Tuesday, March 10, 2020

A Friendship Born on the Westside

My mother always had good friends from church that were not her age.  She had older friends and younger friends.  While there was a teacher-student relationship there was also a sense that the field was level, even though there was an age difference.  One of our favorites was Mary Thorton Yarborough.  She lived down the street.  Her husband participated in tractor pulls.  And we loved to visit at Christmas and taste all the goodies she had baked.

When Dale and I found our church home, I made lots of friends with ladies older than myself.   With each meeting I thought, "Is this MY Mary Thornton?"  But soon I realized I didn't need another Mary Thornton, I needed Gaye.

I met Gaye Bryant Kelly in a Bible Study.  She was not like many of the other ladies who spent lots of time getting ready for the 90 minutes we spent talking about whatever book study we were doing.  She threw on some clothes and walked the two blocks to church.  She cut her own hair, wore very little make up and said just what she felt.

Our parents were both from the West side of Charlotte.  So Gaye felt we were kindred spirits.  There were things we were both raised to believe.  Things we gave the West Side credit for.  We both grew up in the Methodist Church. We both love to cook and we both love red wine.  We both love the mountains. We both love family, even when it is sprinkled with a bit of crazy.  Both our families have that bit of sprinkle.

Gaye shared her wisdom with me.  She taught me who to share my thoughts with and who would share my thoughts with everyone else.  We held each other in confidence.  She guided me through IKEA for the first time.  She guided me through The Depot (the IKEA of antiques) for the first time.  We share food, wine and deals.  We both crochet, read and binge the Blacklist.  We love our yards, open windows and clothes on the line.

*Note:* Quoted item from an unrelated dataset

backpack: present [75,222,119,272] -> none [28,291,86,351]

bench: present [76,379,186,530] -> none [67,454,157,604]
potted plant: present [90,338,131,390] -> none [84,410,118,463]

Gaye is a master at capturing the light.  She would change the furniture in her shotgun house depending on the season and the light.  I have always admired her ability to be still and be aware.  I admire her ability to share and her ability to be quiet.  She, like me tends to wear her emotions on her face.  But she is better than I am at keeping her mouth shut!

We both grew up Methodist.  It runs deep for both of us.  John Wesley believed small groups sharing God's word were key to understanding it.  Gaye and I met in one of those small groups.  We evolved into other groups.  Sometimes that was a group of four or five cooking pancakes on Ash Wednesday, sometimes it was a group of seven or eight exercising in the Youth Room.  And sometimes it was just the two of us and my daughter, eating lunch and shopping for fabric.

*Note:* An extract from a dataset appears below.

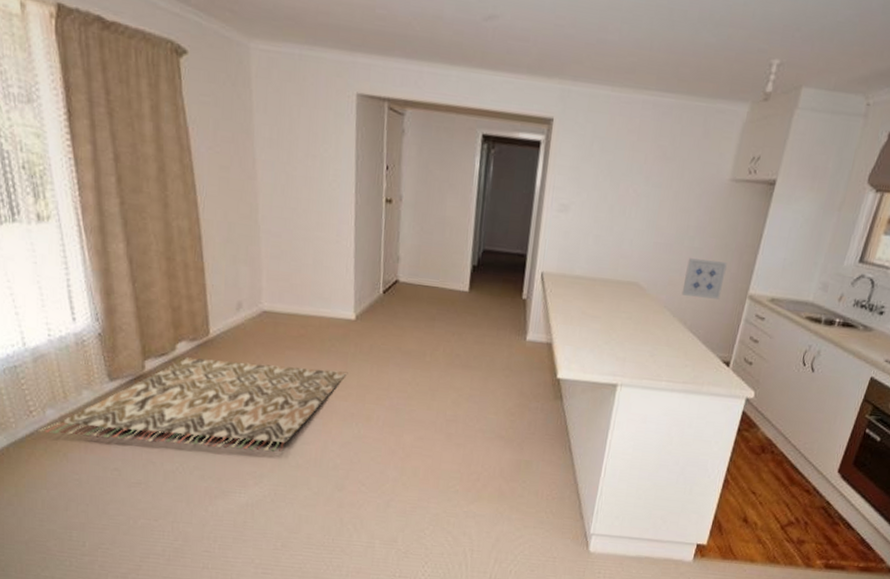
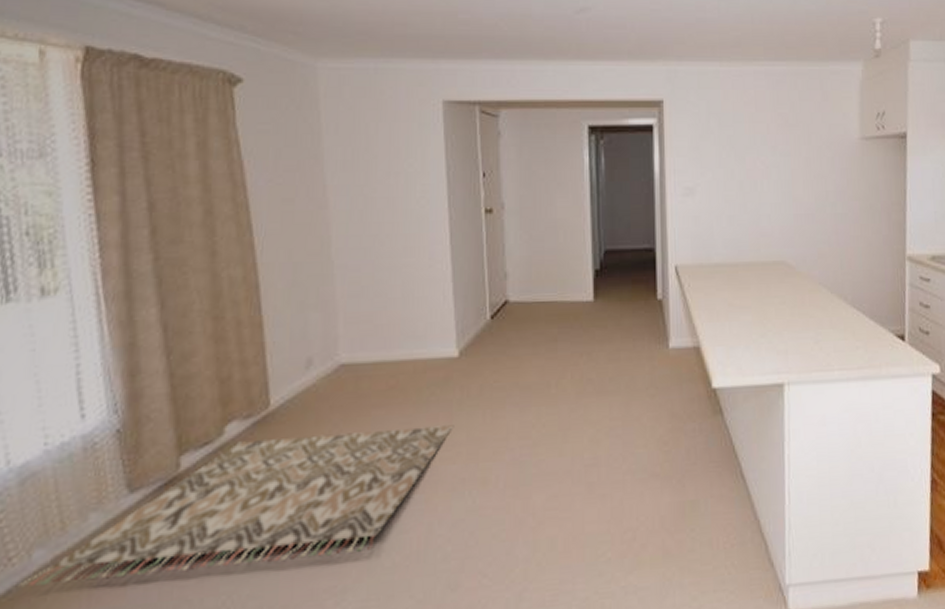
wall art: present [681,258,727,299] -> none [834,225,877,267]

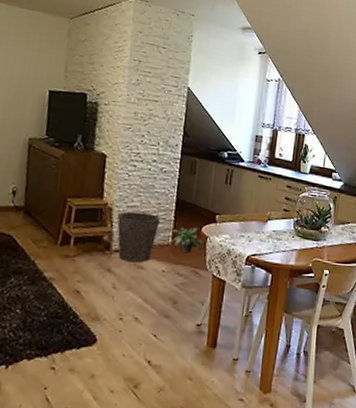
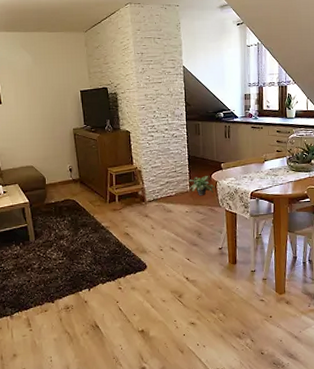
waste bin: present [117,211,161,263] -> none [145,170,179,208]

With the evolution of technology Gaye and I communicate more via texts than we have in person over the last 18 months. Her husband retired and they bought a mountain house.  Even though they did not move completely, time spent here was work time.  Two houses, two yards, two gardens. In the end they decided that was too much to maintain in the summer.  The house in Concord was under contract in 24 hours.



I now have lots of furniture that was in her 100 year old house.  My daughter now sleeps in the bed Gaye's granddaughter slept in.  She is now close to my family's mountain house so she isn't completely gone.  But not having her within walking distance of the church makes me sad.  Knowing she was there, so close, gave me comfort.

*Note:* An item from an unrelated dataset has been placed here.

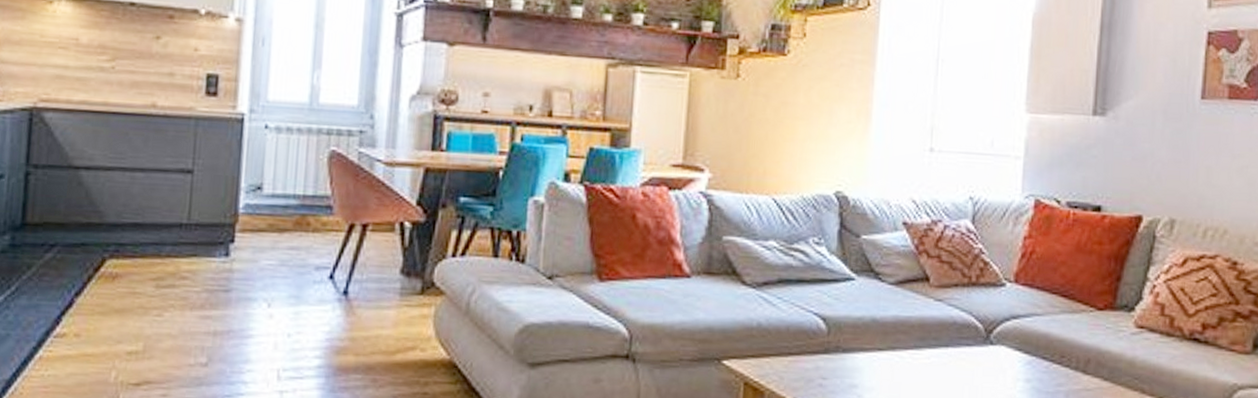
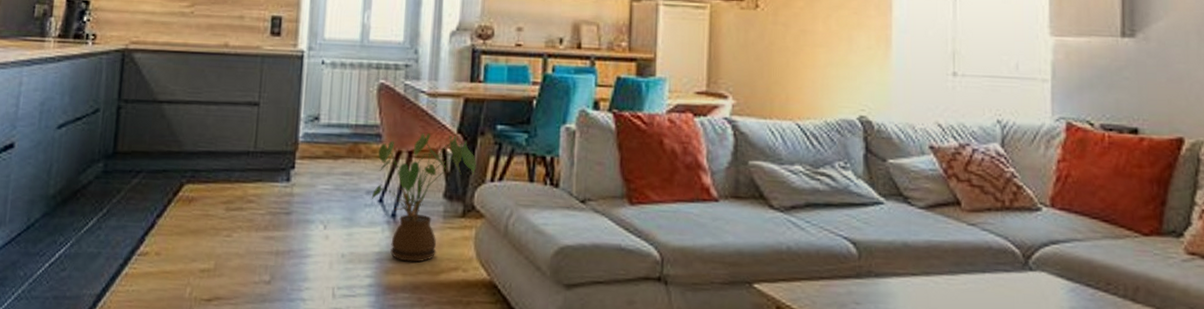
house plant: none [320,205,437,342] -> present [371,133,476,262]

We still share the good wines we find and the good foods we cook. She still gets our church emails and asks about people who need prayers.  And she prays for them.  She is a good Methodist.

I still love her Instagram pictures capturing the light.  She seems to have an eye for the angles in life that the rest of us don't see.  I mean that in a literal and figurative sense.  She has always been able to help me look at things in another manner.

I couldn't go by her house for awhile.  It made me sad.  One day I decided to drive by, so I could update Gaye on the situation.  She believes you should live in a house for a year before you do anything to it.  She has a point.  And so far, her house looks the same.  The yard is fun and funky.  They haven't blown out the walls or added on in a ridiculous manner.  I hope they love the light like she did.

Thank God for technology.  I still have Gaye in my life.  We haven't done lunch or shopped for fabric in the mountains yet, but I am sure we will.  Or we will drink wine and eat something fun and enjoy sitting outdoors.  But I can tell her when I open my windows that first warm spring day that it reminds me of her.  And I can ask her questions about faith and the nature of people.  And I can share the pains and losses of our other friends that have lost touch with her.  And I am blessed to know that she is still a part of my life and my light.